▶ [Input]:
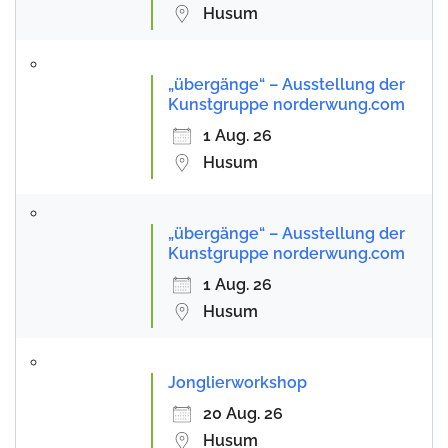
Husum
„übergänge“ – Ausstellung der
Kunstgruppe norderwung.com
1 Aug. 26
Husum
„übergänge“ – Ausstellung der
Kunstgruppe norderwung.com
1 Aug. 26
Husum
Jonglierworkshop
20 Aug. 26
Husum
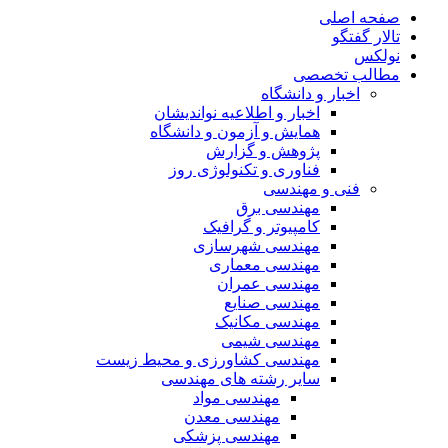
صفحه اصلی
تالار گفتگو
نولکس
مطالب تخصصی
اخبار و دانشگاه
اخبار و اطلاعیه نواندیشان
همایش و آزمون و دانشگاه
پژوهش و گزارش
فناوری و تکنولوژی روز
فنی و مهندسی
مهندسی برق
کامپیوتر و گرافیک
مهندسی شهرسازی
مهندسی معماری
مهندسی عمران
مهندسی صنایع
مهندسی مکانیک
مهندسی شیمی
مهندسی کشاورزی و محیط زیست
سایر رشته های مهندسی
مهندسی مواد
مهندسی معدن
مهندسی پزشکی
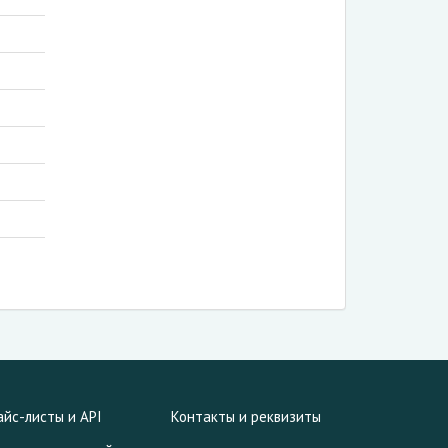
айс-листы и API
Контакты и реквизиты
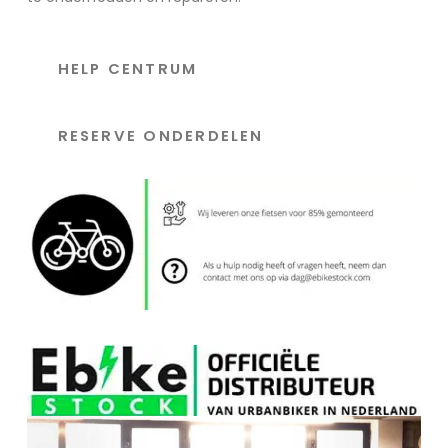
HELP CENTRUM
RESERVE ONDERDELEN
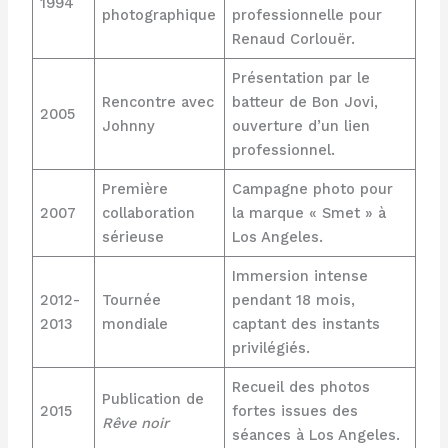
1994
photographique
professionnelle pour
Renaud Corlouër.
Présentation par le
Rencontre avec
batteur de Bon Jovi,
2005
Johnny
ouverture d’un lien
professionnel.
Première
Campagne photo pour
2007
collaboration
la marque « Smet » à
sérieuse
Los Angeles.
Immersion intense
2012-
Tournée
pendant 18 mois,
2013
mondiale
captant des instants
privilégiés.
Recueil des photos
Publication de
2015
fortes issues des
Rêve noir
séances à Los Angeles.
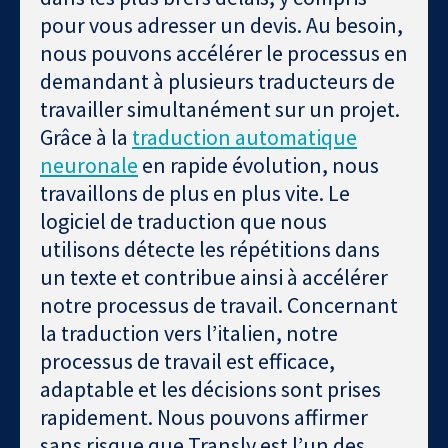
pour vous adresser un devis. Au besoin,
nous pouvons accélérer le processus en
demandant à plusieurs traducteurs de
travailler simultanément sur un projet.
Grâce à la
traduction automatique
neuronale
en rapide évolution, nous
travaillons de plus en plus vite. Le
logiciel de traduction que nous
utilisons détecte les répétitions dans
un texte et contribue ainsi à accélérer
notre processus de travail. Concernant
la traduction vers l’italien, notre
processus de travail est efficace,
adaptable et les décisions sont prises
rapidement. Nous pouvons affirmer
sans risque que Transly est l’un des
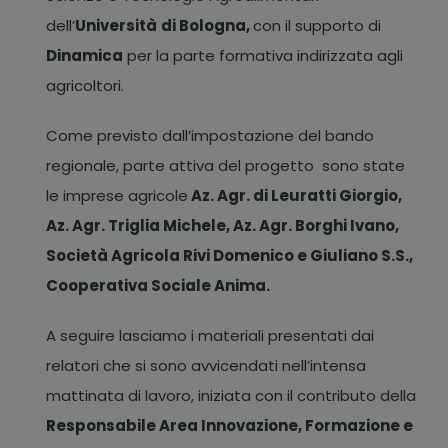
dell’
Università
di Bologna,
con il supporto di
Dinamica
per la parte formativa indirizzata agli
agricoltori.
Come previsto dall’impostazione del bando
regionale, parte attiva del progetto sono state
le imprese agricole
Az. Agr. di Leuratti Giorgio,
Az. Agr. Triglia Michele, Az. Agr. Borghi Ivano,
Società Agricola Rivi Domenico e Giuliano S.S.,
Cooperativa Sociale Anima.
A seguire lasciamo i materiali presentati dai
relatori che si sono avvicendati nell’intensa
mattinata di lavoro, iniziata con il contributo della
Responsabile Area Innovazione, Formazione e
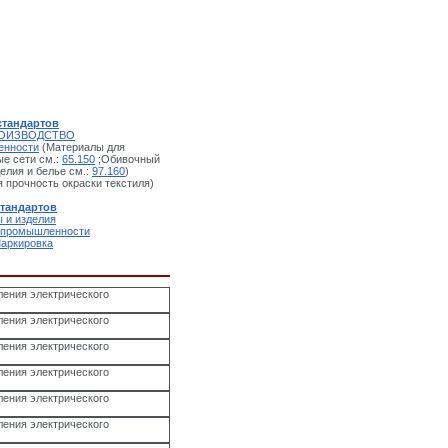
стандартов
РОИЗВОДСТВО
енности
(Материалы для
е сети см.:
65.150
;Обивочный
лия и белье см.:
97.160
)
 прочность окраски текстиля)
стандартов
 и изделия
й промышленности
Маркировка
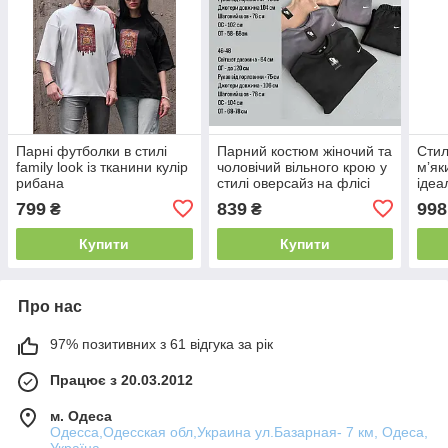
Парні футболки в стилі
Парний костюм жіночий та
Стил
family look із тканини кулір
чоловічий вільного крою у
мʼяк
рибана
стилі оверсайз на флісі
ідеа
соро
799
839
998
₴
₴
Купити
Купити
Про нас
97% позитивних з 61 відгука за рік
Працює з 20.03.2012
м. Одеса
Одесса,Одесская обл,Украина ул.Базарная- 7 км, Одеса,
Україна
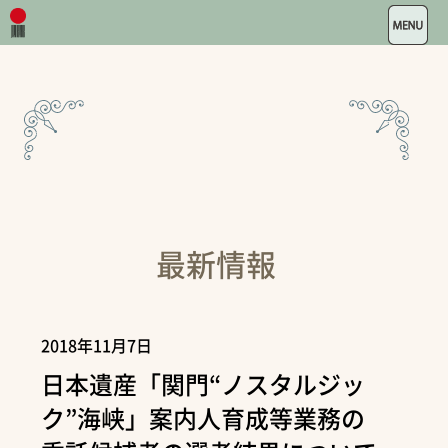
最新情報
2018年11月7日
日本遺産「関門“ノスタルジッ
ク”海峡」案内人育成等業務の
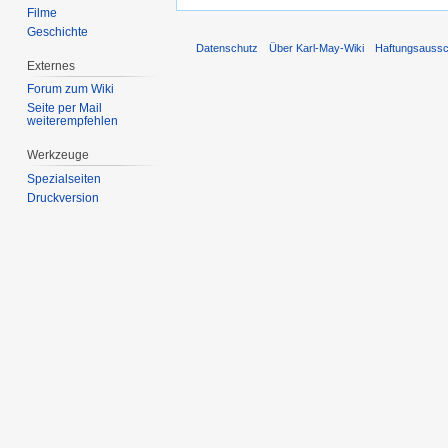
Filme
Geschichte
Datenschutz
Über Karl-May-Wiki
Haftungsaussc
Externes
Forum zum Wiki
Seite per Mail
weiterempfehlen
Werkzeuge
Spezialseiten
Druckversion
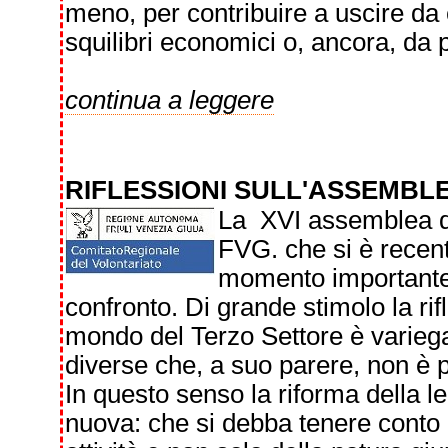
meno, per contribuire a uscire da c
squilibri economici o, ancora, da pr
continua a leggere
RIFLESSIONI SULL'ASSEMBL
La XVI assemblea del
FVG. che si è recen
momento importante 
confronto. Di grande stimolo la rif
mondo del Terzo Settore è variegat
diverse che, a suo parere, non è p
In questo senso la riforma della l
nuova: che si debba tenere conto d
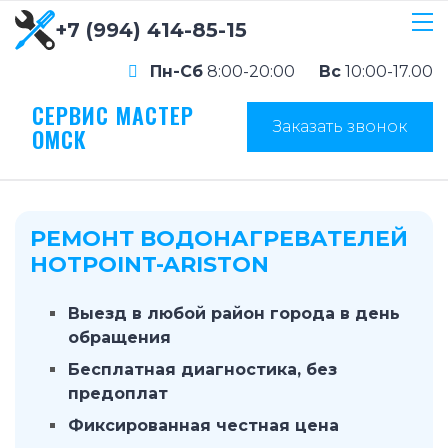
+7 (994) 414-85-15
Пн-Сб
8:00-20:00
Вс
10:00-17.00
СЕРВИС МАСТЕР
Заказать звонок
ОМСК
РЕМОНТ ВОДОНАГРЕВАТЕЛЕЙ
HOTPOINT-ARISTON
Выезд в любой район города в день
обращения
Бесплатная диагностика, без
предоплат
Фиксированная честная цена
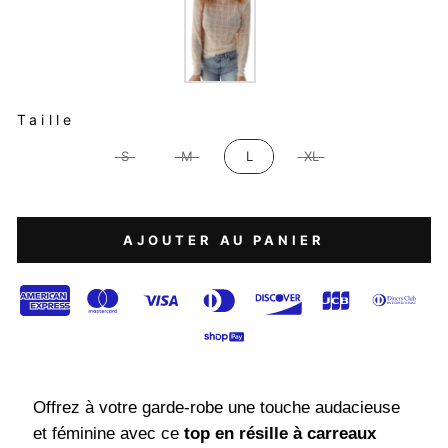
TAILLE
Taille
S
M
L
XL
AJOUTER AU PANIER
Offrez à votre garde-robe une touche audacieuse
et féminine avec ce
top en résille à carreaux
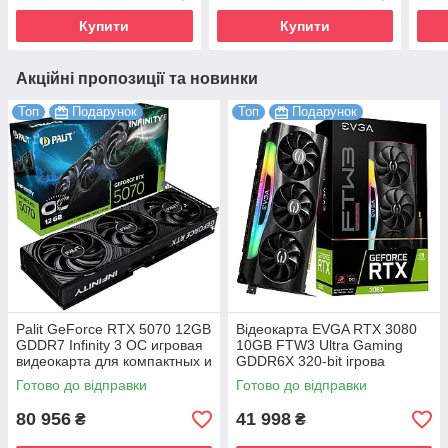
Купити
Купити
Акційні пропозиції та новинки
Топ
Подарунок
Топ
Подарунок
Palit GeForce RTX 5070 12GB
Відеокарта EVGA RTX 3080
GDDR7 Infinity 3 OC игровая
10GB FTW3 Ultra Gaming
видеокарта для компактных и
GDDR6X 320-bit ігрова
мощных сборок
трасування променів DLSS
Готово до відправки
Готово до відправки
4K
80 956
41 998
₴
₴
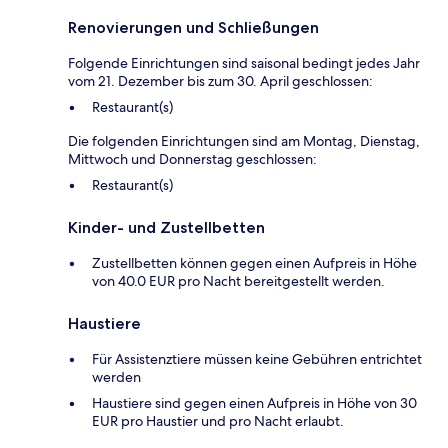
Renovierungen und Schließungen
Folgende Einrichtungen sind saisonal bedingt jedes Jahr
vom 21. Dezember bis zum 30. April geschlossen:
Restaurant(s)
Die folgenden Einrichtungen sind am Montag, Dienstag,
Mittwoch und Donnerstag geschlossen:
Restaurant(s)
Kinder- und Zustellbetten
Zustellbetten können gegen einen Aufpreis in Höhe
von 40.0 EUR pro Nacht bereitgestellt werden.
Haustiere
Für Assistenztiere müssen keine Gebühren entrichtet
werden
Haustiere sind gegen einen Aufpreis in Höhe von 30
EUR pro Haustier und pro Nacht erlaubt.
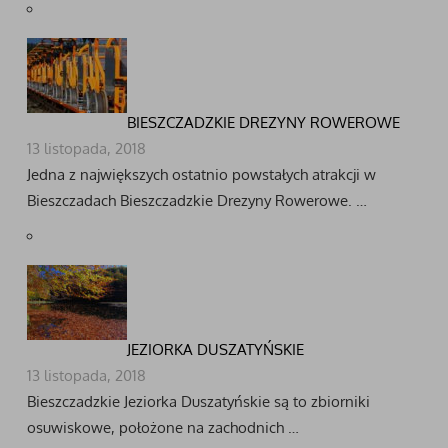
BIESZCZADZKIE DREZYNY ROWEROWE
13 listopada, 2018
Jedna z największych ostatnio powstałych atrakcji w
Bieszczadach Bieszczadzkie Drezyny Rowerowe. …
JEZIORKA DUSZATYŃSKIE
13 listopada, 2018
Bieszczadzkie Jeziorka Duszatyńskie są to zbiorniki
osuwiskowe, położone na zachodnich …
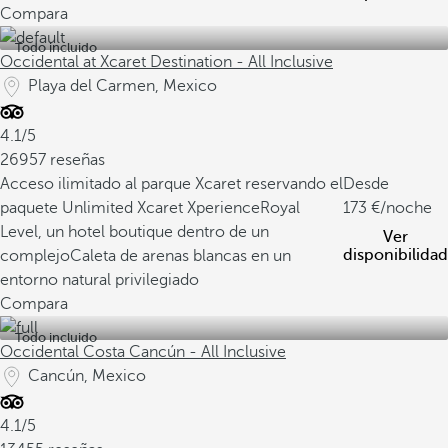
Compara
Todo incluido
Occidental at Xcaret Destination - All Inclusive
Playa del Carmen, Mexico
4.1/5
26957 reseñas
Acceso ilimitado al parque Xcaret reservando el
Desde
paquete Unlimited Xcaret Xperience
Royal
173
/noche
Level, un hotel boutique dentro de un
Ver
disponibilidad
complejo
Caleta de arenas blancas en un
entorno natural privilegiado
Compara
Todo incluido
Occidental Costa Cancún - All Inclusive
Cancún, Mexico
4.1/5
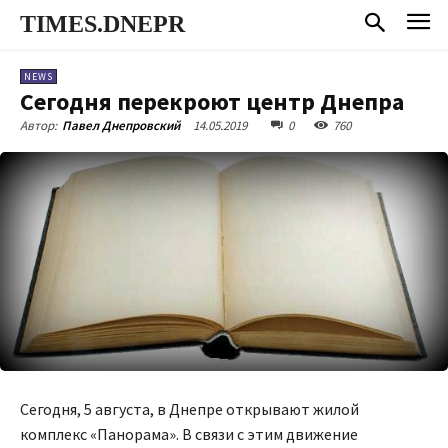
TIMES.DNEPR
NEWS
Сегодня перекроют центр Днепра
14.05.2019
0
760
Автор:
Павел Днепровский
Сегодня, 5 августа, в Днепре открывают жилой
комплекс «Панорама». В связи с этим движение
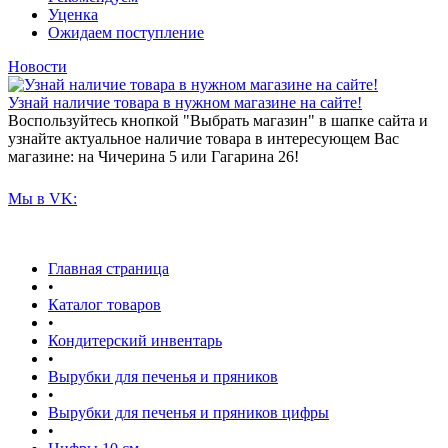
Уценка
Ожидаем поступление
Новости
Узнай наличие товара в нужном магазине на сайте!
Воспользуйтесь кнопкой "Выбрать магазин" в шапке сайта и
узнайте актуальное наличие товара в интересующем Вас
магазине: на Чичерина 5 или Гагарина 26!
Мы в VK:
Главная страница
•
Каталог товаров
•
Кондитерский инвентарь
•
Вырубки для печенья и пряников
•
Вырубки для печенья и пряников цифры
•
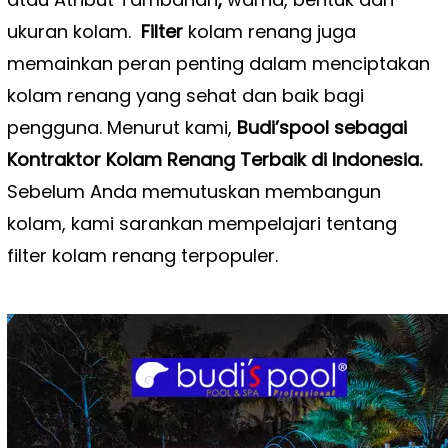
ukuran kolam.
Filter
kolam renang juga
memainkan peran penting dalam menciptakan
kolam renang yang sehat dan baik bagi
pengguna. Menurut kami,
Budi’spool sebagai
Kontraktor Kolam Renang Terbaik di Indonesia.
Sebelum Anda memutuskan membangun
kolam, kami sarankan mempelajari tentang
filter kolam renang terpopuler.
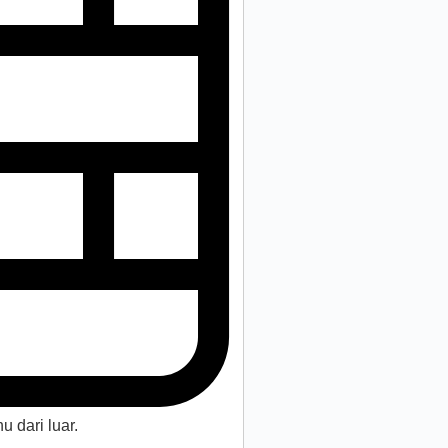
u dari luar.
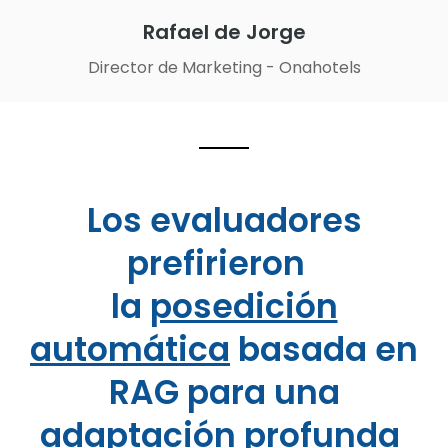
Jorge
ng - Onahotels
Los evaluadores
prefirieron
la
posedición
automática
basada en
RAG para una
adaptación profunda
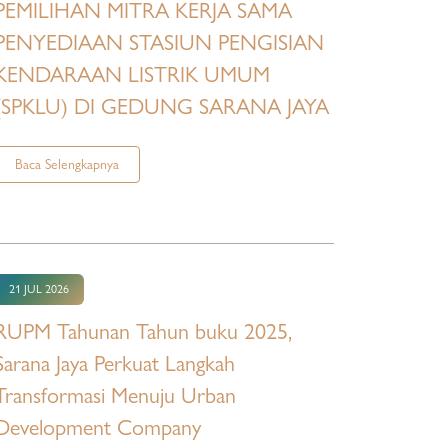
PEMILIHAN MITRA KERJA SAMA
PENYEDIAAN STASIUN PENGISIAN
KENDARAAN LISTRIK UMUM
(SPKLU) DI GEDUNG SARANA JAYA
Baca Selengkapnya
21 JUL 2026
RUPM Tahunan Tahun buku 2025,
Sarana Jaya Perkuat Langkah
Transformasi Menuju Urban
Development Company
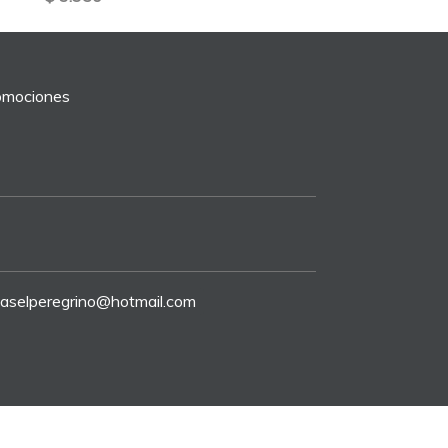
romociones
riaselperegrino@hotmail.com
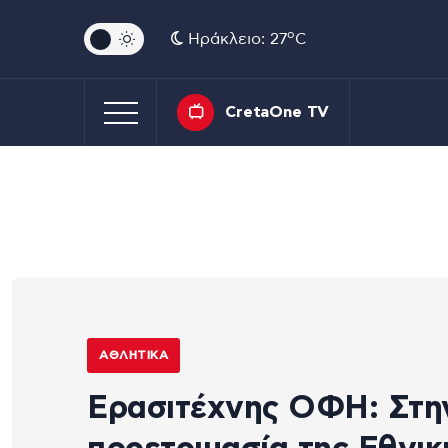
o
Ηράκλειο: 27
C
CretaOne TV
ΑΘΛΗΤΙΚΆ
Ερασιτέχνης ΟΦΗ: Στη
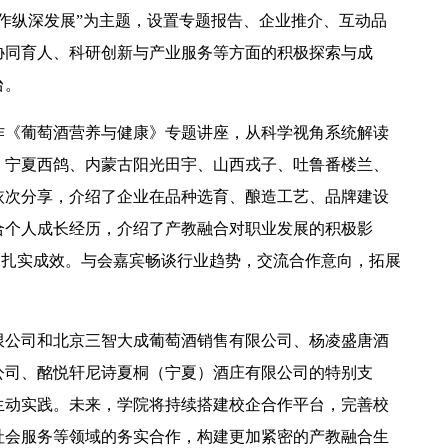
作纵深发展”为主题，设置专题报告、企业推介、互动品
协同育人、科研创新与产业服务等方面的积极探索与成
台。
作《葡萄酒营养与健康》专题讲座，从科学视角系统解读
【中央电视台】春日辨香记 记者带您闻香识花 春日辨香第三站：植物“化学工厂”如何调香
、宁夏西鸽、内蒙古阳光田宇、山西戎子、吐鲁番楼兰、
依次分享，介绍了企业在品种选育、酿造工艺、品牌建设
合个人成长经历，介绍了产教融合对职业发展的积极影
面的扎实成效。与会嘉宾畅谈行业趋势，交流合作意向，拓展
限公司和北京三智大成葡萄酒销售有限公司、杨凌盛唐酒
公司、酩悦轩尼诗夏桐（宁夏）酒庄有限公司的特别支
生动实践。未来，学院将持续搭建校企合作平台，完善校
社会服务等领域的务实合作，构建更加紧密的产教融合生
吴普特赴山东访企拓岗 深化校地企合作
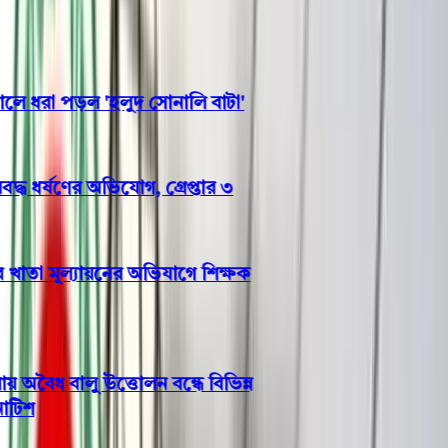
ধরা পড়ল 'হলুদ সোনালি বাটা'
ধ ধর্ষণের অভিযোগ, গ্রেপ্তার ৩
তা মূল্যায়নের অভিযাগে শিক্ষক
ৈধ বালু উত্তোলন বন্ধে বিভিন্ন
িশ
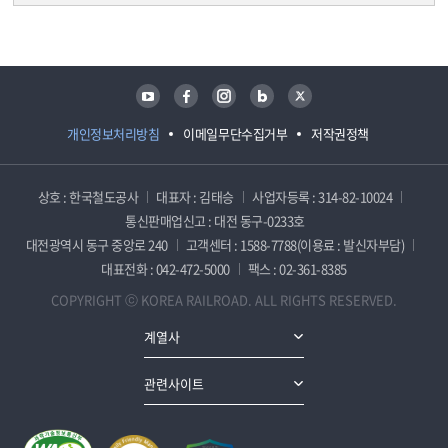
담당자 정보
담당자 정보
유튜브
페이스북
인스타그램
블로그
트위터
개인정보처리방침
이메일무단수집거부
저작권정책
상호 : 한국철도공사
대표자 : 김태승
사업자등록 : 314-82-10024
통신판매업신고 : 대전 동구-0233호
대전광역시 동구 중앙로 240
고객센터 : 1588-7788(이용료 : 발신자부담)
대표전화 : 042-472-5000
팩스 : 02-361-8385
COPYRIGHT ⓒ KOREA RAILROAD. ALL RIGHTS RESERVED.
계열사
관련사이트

▶ [Task prompt]:
Extract the lines beginning with the one that contains "ধরা পড়ল 'হলুদ সোনালি বাটা'" and continuing through the final line of the entries, both included, and reproduce them verbatim. Leave the pictures out of your answer.

▶ [Response below]:
ধরা পড়ল 'হলুদ সোনালি বাটা'
ধ ধর্ষণের অভিযোগ, গ্রেপ্তার ৩
তা মূল্যায়নের অভিযাগে শিক্ষক
ৈধ বালু উত্তোলন বন্ধে বিভিন্ন
িশ
담당자 정보
담당자 정보
유튜브
페이스북
인스타그램
블로그
트위터
개인정보처리방침
이메일무단수집거부
저작권정책
상호 : 한국철도공사
대표자 : 김태승
사업자등록 : 314-82-10024
통신판매업신고 : 대전 동구-0233호
대전광역시 동구 중앙로 240
고객센터 : 1588-7788(이용료 : 발신자부담)
대표전화 : 042-472-5000
팩스 : 02-361-8385
COPYRIGHT ⓒ KOREA RAILROAD. ALL RIGHTS RESERVED.
계열사
관련사이트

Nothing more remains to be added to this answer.